Little did Pere Aragonès imagine the time bomb that he activated in July, when he sent the official letter to the COE to opt for the 2030 Winter Games, the main folder in sports matters of his first year in office. He was counting on overcoming the misgivings of Aragon and part of the Pyrenees before reaching the IOC vote but he has remained in the first gate of the slalom. After months in which the Generalitat has tried to keep a low profile, holding back so as not to respond to the Aragonese attacks for the sake of an agreement, in recent weeks the volume has been increasing. His darts, seeing that the COE was not for the work of a Catalan candidacy, have begun to target not only Aragon but also against Moncloa, holding it responsible for the Olympic train passing by again. “Does the Spanish government seriously say that if there is no agreement with Aragon, it will be closed?” Laura Vilagrà in the New Economy forum.

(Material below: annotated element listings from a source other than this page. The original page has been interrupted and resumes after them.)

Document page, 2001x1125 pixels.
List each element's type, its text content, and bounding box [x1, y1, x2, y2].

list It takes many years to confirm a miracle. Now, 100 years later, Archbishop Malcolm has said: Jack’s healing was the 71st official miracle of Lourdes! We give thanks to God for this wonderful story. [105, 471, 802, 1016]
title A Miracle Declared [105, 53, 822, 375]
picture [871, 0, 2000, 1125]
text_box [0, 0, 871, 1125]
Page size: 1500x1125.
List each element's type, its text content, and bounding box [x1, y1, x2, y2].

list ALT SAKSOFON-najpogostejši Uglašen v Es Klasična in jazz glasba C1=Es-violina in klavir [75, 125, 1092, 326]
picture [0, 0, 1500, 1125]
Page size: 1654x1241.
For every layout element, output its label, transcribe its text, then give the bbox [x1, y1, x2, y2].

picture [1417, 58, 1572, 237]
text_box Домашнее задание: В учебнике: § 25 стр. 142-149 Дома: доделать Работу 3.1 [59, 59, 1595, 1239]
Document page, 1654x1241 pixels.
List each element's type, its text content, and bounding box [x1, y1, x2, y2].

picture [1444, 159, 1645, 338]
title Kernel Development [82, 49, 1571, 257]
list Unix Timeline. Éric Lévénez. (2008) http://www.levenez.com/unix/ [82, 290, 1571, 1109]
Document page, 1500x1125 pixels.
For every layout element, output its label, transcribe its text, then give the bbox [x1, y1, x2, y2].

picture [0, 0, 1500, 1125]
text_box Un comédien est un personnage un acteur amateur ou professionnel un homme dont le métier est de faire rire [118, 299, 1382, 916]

The ‘consellera’ has explained that she will commission Mònica Bosch to prepare a Catalan candidacy, despite threats from Aragón since the one presenting the candidacy is the COE. “Nobody can have the right to veto.” The ‘consellera’, who does not want to wait for the 2034 train, has announced that there will be no bilateral this summer with the Spanish Government due to the crisis of confidence that the Pegasus case has generated.

spain

The Spanish government had proposed the Games shared with Aragon within its reunion agenda. But Pedro Sánchez has avoided entering the brawl, pointed out to the COE as the person in charge of leading the candidacy. And, even though Javier Lamban had urged him to take action on the matter, publicly neither he nor his government have made any reproach to the COE or the Aragonese baron. Government sources explain that from the outset they have chosen to “accompany” this process to the COE and two regional governments, considering that it was up to them to reach an agreement. That is why they have chosen the “silence“And for not increasing the growing noise and preventing an increasingly possible Olympic failure from splashing on them.